Clinical Information

Bile acids are formed in the liver from cholesterol, conjugated primarily to glycine and taurine, stored and concentrated in the gallbladder, and secreted into the intestine after the ingestion of a meal. In the intestinal lumen, the bile acids serve to emulsify ingested fats and thereby promote digestion. During the absorptive phase of digestion, approximately 90% of the bile acids are reabsorbed.

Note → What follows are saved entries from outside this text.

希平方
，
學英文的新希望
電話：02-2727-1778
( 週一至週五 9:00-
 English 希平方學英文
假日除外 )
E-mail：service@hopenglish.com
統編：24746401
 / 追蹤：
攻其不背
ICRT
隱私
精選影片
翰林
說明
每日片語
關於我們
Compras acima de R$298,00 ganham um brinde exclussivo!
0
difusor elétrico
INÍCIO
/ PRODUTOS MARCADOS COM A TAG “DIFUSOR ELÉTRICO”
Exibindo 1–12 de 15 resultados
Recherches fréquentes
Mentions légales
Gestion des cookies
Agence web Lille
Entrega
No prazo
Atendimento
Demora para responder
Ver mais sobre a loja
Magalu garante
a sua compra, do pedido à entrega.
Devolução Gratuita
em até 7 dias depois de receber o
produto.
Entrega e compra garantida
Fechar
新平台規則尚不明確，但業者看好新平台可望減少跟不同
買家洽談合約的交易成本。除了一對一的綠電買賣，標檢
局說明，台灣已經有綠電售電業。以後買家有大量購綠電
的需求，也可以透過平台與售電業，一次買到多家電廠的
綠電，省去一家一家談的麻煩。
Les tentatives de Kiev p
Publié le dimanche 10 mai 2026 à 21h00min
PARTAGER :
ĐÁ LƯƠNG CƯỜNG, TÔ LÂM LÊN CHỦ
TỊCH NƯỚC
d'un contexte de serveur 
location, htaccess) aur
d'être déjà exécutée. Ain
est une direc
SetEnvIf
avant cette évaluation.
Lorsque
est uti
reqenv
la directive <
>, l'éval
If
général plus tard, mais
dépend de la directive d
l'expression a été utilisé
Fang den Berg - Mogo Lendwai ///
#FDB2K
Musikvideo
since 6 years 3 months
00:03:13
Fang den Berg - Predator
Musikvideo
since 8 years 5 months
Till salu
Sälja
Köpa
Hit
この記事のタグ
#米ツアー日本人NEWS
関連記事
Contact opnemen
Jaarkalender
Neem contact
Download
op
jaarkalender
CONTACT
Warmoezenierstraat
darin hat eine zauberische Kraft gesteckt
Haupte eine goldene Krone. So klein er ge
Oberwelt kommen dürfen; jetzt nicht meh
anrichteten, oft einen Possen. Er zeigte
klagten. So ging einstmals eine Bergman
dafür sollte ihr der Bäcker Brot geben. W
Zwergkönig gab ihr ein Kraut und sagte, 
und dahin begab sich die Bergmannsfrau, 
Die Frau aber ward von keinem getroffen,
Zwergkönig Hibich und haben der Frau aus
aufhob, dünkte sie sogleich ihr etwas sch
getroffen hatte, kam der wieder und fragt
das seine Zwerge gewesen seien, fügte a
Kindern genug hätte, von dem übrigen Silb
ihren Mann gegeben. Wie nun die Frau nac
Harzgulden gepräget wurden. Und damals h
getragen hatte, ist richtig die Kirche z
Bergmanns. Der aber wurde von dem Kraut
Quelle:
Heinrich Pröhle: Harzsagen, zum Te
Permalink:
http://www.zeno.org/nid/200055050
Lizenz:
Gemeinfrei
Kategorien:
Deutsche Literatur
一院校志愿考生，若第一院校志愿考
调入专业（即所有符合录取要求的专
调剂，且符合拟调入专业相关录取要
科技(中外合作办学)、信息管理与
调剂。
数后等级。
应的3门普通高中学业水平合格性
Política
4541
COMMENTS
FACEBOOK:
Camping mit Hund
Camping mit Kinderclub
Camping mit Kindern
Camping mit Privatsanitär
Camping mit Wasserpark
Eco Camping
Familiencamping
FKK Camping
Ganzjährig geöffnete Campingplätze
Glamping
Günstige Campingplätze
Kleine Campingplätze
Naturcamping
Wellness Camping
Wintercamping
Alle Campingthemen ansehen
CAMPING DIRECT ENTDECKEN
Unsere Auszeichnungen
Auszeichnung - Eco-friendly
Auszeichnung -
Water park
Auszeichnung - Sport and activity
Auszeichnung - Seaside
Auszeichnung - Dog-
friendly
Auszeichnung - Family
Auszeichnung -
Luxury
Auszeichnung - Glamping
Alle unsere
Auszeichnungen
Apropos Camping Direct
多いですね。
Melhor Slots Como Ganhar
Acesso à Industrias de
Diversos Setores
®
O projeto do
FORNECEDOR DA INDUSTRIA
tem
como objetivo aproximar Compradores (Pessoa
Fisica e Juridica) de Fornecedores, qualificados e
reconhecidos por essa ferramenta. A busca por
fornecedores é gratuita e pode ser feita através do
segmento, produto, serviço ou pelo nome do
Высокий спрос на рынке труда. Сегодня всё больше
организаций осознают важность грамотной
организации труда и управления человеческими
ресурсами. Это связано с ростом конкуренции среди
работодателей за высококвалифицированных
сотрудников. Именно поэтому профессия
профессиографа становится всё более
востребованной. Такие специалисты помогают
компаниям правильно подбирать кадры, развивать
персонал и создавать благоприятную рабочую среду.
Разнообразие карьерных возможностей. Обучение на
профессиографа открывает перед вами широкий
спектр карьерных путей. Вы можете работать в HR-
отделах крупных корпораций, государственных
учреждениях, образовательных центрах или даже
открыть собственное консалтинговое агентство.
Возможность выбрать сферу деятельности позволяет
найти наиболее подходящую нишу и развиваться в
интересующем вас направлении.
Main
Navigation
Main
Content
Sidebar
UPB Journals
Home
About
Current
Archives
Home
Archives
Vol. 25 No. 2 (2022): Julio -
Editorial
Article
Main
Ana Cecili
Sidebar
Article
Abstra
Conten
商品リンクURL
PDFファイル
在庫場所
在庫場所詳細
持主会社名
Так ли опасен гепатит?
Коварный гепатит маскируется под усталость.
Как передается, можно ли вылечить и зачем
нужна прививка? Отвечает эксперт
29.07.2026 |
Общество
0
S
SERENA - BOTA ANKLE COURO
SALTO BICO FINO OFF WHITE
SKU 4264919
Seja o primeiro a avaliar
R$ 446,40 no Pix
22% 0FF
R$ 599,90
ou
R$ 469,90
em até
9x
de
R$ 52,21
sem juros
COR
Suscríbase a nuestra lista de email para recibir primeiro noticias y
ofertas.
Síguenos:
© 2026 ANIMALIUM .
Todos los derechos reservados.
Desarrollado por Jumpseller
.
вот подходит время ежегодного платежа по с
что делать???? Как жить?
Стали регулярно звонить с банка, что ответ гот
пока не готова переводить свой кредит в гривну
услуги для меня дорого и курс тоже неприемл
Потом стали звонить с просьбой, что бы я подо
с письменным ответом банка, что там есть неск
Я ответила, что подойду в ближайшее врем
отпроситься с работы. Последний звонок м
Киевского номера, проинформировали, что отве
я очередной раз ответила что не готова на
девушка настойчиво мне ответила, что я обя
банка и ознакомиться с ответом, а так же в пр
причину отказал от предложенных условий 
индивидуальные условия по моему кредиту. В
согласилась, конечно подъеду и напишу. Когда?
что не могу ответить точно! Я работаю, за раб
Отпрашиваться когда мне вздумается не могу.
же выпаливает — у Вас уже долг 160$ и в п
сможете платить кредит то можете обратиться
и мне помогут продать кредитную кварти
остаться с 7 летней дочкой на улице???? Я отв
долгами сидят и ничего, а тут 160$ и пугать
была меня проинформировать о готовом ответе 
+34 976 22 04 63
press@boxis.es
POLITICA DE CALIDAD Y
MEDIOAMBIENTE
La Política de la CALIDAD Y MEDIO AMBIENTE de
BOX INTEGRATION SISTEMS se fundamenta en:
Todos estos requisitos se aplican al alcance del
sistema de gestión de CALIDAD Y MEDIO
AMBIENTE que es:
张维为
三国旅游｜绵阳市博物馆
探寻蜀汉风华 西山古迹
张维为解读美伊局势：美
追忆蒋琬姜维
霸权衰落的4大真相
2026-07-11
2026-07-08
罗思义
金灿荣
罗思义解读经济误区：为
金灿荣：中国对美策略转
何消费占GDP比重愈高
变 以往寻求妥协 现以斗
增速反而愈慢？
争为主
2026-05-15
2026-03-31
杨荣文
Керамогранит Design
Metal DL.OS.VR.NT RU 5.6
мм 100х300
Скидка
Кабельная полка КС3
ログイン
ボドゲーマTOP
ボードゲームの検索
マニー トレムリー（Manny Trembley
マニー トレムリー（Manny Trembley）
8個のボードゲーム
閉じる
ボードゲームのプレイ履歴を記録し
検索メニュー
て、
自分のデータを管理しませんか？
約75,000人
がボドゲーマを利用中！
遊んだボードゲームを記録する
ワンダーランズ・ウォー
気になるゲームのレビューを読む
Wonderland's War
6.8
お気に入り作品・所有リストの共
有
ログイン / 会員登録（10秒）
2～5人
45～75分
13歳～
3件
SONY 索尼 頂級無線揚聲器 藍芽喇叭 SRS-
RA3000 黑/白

The efficiency of the hepatic clearance of bile acids from portal blood maintains serum concentrations at low levels in normal persons. An elevated fasting level, due to impaired hepatic clearance, is a sensitive indicator of liver disease. Following meals, serum bile acid levels have been shown to increase only slightly in normal persons, but markedly in patients with various liver diseases, including cirrhosis, hepatitis, cholestasis, portal-vein thrombosis, Budd-Chiari syndrome, cholangitis, Wilson disease, and hemochromatosis. No increase in bile acids will be noted in patients with intestinal malabsorption. Metabolic hepatic disorders involving organic anions (eg, Gilbert disease, Crigler-Najjar syndrome, and Dubin-Johnson syndrome) do not cause abnormal serum bile acid concentrations.

This bile acid test for peroxisomal disorders measures concentrations of C27 bile acids, which are diagnostic markers for peroxisomal biogenesis disorders, such as Zellweger spectrum disorder and single enzyme defects of bile acid synthesis, such as D-bifunctional protein deficiency and alpha methyl-CoA racemase deficiency. Elevated levels of C27 bile acids may enable diagnosis of peroxisomal biogenesis disorders and bile acid synthesis defects in children with liver cholestasis. Treatment for peroxisomal biogenesis disorders and bile acid synthesis defects with cholic acid is available. Measurement of C27 bile acids before and during treatment with bile acid therapy, such as cholic acid can assist with monitoring of treatment efficacy.